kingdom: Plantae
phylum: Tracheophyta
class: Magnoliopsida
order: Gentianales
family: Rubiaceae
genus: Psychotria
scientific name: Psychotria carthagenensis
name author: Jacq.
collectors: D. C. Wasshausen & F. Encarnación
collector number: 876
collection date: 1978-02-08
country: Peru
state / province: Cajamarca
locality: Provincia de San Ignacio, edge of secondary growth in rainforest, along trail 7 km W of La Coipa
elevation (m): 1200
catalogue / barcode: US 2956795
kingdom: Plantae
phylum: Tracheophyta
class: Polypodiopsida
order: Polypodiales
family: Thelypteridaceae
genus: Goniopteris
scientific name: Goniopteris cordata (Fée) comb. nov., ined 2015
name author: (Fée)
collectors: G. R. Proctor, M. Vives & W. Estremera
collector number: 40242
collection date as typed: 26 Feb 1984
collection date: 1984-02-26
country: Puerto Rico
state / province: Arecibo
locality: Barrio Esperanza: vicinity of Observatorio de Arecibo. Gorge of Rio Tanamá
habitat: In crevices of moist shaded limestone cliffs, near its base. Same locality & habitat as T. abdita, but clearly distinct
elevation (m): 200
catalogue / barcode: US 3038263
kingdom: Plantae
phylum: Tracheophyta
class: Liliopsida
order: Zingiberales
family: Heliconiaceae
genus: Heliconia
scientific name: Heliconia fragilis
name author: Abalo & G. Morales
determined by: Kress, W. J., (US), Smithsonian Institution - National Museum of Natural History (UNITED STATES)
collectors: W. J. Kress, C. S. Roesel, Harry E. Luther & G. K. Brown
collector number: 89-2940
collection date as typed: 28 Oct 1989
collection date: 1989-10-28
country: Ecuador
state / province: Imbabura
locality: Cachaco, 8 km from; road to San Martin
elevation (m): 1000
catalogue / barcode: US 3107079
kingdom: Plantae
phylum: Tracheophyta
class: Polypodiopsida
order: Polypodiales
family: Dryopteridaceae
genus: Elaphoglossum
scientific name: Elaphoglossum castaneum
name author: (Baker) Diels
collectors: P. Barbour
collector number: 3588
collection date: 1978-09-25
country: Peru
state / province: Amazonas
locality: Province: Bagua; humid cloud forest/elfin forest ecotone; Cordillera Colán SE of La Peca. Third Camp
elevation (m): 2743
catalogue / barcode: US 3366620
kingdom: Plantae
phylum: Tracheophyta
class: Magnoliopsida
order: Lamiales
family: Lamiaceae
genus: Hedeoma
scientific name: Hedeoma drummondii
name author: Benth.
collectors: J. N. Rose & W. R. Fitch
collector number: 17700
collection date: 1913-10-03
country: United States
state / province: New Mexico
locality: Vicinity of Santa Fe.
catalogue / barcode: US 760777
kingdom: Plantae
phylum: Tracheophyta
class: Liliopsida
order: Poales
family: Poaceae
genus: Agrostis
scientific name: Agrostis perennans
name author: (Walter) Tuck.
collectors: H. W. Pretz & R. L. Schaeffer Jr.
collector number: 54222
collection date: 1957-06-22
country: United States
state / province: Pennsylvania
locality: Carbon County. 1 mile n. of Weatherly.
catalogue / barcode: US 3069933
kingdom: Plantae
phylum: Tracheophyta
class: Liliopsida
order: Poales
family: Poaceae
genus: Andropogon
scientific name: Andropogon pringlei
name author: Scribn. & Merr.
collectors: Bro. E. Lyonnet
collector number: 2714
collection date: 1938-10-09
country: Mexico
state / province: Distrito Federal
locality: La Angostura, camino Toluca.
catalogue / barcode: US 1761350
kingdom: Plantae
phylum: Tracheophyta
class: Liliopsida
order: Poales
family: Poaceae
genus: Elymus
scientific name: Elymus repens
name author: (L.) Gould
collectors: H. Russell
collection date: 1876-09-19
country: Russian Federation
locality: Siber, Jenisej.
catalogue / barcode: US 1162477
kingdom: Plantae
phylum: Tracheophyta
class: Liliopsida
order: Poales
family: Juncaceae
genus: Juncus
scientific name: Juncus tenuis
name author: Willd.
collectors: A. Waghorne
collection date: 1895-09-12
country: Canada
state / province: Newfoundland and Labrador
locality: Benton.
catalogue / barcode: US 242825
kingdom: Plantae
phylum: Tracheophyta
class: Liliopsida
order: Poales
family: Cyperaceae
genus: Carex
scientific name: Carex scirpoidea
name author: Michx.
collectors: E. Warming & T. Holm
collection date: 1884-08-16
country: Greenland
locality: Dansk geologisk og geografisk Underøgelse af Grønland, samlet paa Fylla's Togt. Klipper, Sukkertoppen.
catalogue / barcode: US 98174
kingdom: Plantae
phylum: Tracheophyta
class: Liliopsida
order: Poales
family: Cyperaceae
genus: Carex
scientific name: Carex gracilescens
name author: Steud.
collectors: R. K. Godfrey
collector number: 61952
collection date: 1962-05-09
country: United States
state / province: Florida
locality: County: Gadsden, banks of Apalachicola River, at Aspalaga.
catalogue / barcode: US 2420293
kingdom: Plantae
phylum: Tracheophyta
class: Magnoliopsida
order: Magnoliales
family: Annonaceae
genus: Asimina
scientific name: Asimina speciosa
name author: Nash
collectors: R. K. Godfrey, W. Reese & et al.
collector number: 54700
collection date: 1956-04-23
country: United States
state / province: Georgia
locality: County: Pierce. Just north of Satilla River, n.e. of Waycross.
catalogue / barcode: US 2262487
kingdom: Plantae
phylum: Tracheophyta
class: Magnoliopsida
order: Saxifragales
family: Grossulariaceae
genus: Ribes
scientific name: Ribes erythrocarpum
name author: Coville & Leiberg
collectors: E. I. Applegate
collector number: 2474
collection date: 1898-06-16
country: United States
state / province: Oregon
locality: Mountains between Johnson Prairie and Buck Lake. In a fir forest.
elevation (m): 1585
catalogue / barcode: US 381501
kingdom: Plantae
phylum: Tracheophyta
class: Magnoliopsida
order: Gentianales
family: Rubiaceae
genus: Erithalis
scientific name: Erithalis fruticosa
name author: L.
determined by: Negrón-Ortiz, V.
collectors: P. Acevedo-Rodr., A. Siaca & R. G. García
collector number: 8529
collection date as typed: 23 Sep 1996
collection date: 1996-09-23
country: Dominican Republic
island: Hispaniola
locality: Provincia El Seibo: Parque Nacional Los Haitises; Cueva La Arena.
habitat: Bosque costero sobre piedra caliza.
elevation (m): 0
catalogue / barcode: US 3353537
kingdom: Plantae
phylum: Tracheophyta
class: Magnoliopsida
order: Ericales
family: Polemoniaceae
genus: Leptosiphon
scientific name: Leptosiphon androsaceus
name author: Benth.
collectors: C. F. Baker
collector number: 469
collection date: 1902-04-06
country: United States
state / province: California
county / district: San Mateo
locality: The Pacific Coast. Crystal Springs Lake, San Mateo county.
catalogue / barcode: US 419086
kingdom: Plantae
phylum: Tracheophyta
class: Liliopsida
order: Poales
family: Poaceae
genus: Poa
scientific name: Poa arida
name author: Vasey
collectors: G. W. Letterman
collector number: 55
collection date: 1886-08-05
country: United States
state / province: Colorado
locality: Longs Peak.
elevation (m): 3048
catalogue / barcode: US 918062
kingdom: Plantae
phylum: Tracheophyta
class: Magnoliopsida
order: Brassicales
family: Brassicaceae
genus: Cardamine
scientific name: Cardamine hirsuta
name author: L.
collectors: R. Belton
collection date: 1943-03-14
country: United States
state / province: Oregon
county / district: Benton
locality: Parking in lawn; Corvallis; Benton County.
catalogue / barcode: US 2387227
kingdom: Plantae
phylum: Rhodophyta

--

> [The problem]
Rewrite everything in the records above from the line containing "elevation (m): 200" down to the line containing "collectors: J. N. Rose & W. R. Fitch", both included, as a numbered list with blank lines omitted.

> [Reply to the task]
1. elevation (m): 200
2. catalogue / barcode: US 3038263
3. kingdom: Plantae
4. phylum: Tracheophyta
5. class: Liliopsida
6. order: Zingiberales
7. family: Heliconiaceae
8. genus: Heliconia
9. scientific name: Heliconia fragilis
10. name author: Abalo & G. Morales
11. determined by: Kress, W. J., (US), Smithsonian Institution - National Museum of Natural History (UNITED STATES)
12. collectors: W. J. Kress, C. S. Roesel, Harry E. Luther & G. K. Brown
13. collector number: 89-2940
14. collection date as typed: 28 Oct 1989
15. collection date: 1989-10-28
16. country: Ecuador
17. state / province: Imbabura
18. locality: Cachaco, 8 km from; road to San Martin
19. elevation (m): 1000
20. catalogue / barcode: US 3107079
21. kingdom: Plantae
22. phylum: Tracheophyta
23. class: Polypodiopsida
24. order: Polypodiales
25. family: Dryopteridaceae
26. genus: Elaphoglossum
27. scientific name: Elaphoglossum castaneum
28. name author: (Baker) Diels
29. collectors: P. Barbour
30. collector number: 3588
31. collection date: 1978-09-25
32. country: Peru
33. state / province: Amazonas
34. locality: Province: Bagua; humid cloud forest/elfin forest ecotone; Cordillera Colán SE of La Peca. Third Camp
35. elevation (m): 2743
36. catalogue / barcode: US 3366620
37. kingdom: Plantae
38. phylum: Tracheophyta
39. class: Magnoliopsida
40. order: Lamiales
41. family: Lamiaceae
42. genus: Hedeoma
43. scientific name: Hedeoma drummondii
44. name author: Benth.
45. collectors: J. N. Rose & W. R. Fitch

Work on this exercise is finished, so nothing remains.